──────── STORED DATA ────────

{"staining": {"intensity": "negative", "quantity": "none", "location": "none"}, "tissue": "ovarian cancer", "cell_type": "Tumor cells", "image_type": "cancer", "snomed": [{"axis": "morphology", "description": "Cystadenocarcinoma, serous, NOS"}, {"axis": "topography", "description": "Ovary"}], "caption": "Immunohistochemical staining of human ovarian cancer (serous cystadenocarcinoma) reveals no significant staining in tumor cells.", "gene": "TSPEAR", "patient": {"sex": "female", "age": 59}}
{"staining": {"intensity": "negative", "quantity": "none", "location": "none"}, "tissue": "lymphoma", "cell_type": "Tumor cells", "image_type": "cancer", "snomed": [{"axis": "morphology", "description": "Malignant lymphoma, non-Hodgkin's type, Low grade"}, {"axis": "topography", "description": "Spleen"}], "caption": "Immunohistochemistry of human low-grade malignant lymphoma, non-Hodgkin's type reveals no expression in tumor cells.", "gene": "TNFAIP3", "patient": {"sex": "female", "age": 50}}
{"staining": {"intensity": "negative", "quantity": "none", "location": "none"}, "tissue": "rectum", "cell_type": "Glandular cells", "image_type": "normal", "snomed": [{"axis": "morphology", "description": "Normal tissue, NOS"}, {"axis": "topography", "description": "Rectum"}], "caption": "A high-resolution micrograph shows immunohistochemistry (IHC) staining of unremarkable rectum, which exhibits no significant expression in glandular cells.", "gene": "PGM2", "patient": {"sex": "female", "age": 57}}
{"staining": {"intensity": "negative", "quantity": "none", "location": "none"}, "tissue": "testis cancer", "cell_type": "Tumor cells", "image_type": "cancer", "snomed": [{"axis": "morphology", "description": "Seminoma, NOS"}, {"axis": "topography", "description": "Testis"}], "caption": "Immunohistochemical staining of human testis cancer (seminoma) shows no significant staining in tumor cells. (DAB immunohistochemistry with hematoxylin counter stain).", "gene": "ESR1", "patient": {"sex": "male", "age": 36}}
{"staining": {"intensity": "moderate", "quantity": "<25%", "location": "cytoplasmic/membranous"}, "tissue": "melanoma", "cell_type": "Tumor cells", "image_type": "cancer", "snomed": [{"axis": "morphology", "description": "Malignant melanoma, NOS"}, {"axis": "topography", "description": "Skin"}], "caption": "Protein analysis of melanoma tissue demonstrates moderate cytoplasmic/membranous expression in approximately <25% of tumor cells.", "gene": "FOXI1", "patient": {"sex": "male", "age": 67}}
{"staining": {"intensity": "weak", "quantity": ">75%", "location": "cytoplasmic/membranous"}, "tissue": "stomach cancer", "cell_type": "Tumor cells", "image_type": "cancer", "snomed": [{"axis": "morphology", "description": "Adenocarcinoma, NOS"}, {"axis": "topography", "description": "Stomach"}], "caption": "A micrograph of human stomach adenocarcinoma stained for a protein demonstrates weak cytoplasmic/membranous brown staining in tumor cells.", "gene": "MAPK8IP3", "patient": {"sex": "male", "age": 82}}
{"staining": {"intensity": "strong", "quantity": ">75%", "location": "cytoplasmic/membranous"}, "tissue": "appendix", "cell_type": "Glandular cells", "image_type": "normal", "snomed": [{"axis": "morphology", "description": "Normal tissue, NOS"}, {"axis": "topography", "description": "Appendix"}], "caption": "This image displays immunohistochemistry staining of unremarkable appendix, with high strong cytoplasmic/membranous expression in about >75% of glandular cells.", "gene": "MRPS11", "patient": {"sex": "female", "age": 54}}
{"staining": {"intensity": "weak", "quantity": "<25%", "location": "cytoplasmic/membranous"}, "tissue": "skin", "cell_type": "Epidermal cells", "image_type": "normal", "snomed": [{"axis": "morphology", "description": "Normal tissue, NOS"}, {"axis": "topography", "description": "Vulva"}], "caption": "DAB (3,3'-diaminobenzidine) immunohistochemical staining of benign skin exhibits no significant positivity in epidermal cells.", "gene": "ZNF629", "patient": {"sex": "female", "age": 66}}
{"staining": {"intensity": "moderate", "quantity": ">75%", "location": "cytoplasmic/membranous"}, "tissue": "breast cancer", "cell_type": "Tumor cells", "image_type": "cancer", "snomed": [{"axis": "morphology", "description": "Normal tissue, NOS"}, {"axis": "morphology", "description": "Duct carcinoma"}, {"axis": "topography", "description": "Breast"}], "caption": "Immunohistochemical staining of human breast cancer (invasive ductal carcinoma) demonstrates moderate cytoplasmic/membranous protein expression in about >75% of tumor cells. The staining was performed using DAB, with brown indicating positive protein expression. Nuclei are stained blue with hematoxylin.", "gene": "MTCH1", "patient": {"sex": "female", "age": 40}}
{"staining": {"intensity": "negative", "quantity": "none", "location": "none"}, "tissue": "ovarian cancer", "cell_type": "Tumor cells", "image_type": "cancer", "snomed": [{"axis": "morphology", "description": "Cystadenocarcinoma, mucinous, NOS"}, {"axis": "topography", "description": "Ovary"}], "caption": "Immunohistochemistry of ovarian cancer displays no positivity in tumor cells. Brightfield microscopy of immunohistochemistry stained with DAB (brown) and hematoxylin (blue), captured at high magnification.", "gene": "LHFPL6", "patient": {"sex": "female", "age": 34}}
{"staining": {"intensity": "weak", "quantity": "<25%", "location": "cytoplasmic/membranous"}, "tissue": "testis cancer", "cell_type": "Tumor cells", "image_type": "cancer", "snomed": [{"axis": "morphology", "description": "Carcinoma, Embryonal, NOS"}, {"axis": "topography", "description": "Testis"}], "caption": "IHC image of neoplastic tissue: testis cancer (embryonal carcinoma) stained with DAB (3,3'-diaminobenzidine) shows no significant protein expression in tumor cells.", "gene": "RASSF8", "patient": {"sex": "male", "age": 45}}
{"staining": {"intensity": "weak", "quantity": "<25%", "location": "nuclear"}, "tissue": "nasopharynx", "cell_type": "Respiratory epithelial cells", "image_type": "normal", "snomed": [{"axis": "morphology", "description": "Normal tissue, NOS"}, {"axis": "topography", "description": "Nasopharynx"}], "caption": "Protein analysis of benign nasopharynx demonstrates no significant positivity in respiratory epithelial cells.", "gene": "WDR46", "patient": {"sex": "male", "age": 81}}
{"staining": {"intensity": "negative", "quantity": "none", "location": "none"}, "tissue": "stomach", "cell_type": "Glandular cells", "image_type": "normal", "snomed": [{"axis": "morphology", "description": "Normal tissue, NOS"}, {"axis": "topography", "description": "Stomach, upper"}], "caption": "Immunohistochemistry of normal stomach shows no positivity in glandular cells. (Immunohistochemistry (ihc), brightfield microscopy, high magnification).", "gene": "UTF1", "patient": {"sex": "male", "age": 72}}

────────

YOUR OBJECTIVE » Using only the data above, copy out the lines that include the word "magnification".

OUTPUT FOR THIS TASK »
{"staining": {"intensity": "negative", "quantity": "none", "location": "none"}, "tissue": "ovarian cancer", "cell_type": "Tumor cells", "image_type": "cancer", "snomed": [{"axis": "morphology", "description": "Cystadenocarcinoma, mucinous, NOS"}, {"axis": "topography", "description": "Ovary"}], "caption": "Immunohistochemistry of ovarian cancer displays no positivity in tumor cells. Brightfield microscopy of immunohistochemistry stained with DAB (brown) and hematoxylin (blue), captured at high magnification.", "gene": "LHFPL6", "patient": {"sex": "female", "age": 34}}
{"staining": {"intensity": "negative", "quantity": "none", "location": "none"}, "tissue": "stomach", "cell_type": "Glandular cells", "image_type": "normal", "snomed": [{"axis": "morphology", "description": "Normal tissue, NOS"}, {"axis": "topography", "description": "Stomach, upper"}], "caption": "Immunohistochemistry of normal stomach shows no positivity in glandular cells. (Immunohistochemistry (ihc), brightfield microscopy, high magnification).", "gene": "UTF1", "patient": {"sex": "male", "age": 72}}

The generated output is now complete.